Was die Gewerkschafter aber nicht akzeptieren können, ist die Tatsache, dass die A1-Karriere für Lehrbeauftragte mit dem neuen Gesetz abgeschafft wird. Das Gesetz sieht zwar nicht vor, dass die vorhandenen Lehrbeauftragten gezwungen werden, auf ihren Master zu verzichten. Lassen sie ihren Master aber weiter gelten, werden sie weiter nach dem „falschen“ Master bezahlt. Verzichten sie jedoch auf ihren Master und lassen sich also in der Bachelorkarriere, die darunter liegt, einstufen, werden sie in Zukunft zwar mehr verdienen, akzeptieren aber eine Abwertung ihrer Einstufung. „Was ist denn das für ein Angebot?“, moniert Wildanger. „Dies ist inakzeptabel für uns. Das Angebot müsste lauten: Ihr seid seit Jahren mit eurem anerkannten Master im Dienst für Staat und Gemeinden, jetzt kriegt ihr endlich den wohlverdienten ‚richtigen‘ Master.“

Der neue Bachelorstudiengang an der Uni.lu geht Hand in Hand mit dem neuen Gesetz des „Enseignement musical“. Es wird demnach angestrebt, dass Lehrbeauftragte im Musikunterricht zukünftig einen Bachelor haben sollen. Wer nachher noch einen Master auf den Bachelor aufbauen möchte, kann dies natürlich tun, aber es wird ihm als „Chargé“ nichts nützen. Wer sich dann allerdings auf eine „Proff“-Stelle bewerben will, der muss dann aber nach wie vor im Besitz eines Masters sein.
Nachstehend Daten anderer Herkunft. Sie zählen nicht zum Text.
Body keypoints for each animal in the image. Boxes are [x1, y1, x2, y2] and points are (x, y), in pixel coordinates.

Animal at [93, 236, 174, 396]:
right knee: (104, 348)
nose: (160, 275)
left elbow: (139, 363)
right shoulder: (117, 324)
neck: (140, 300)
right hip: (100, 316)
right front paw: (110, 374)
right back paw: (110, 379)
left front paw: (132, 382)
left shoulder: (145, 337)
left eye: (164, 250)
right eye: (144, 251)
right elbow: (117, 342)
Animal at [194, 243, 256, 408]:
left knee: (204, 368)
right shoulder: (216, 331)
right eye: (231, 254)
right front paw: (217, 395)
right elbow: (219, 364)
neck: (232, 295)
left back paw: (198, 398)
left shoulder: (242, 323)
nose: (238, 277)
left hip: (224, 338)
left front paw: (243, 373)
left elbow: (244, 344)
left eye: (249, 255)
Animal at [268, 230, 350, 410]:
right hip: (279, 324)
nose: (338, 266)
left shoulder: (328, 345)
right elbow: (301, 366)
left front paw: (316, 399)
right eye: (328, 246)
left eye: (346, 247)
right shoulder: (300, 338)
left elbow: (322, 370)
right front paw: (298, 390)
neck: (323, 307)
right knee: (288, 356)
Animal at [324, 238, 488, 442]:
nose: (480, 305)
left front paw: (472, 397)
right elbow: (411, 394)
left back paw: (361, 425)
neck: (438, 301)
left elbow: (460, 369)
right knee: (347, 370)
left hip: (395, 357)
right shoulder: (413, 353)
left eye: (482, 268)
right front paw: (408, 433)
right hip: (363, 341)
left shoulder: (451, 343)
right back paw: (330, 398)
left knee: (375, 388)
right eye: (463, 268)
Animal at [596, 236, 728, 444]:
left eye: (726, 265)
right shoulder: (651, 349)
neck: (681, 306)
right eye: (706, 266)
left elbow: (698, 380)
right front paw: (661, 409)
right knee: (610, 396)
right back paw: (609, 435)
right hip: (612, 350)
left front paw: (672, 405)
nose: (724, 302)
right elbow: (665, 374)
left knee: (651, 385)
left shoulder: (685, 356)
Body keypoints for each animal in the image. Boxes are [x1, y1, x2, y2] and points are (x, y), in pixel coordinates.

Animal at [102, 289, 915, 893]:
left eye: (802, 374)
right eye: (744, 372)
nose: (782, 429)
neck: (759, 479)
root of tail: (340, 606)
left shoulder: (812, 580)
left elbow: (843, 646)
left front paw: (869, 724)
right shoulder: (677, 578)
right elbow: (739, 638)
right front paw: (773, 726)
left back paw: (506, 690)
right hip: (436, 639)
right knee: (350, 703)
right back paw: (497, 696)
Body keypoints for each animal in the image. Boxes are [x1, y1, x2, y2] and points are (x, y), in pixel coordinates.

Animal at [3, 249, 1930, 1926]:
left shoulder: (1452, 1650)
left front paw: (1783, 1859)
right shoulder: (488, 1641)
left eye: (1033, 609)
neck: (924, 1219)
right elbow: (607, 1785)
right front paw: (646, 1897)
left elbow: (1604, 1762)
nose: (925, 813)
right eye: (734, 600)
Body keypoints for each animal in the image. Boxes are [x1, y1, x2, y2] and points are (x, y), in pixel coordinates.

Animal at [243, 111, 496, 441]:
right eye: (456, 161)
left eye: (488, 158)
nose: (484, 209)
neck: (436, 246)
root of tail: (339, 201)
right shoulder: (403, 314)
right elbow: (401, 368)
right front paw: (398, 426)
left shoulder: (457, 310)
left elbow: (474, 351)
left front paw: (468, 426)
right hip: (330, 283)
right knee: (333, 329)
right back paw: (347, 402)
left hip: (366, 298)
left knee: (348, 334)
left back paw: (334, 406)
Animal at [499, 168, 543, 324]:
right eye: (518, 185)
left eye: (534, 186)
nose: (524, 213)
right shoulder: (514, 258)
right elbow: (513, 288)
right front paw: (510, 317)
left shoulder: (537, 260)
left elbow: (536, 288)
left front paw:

Was ebenfalls auf einer Linie mit diesem Vorhaben liegt, ist die Abschaffung des ersten Preises in den Musikschulen. Dieser kann in Zukunft nur noch in Musikkonservatorien abgelegt werden. Der erste Preis entspricht einem Abitur im Bereich der Musiklehre und gilt demnach sowohl für die Schüler als auch für die Lehrer als ein eher anspruchsvollerer Unterricht, sagt Laurent Clement. Nun sollen die Lehrer an den Musikschulen – dort arbeiten nämlich nur „Chargés“ – nur noch mit Bachelor eingestellt werden und der anspruchsvollere Unterricht des „premier prix“ wird ihnen entzogen. Die beiden Gewerkschafter bedauern diesen Schritt. Clement sagt, dass vielen Schülern damit die Möglichkeit abhandenkommt, ihren ersten Preis an der lokalen Musikschule zu erwerben. Nun müssten sie sich an den weniger lokalen Musikkonservatoiren einschreiben, wenn sie einen „premier prix“ ablegen wollen. Das wird sich laut Clement auch negativ auf die Schülerzahlen der Musikschulen auswirken.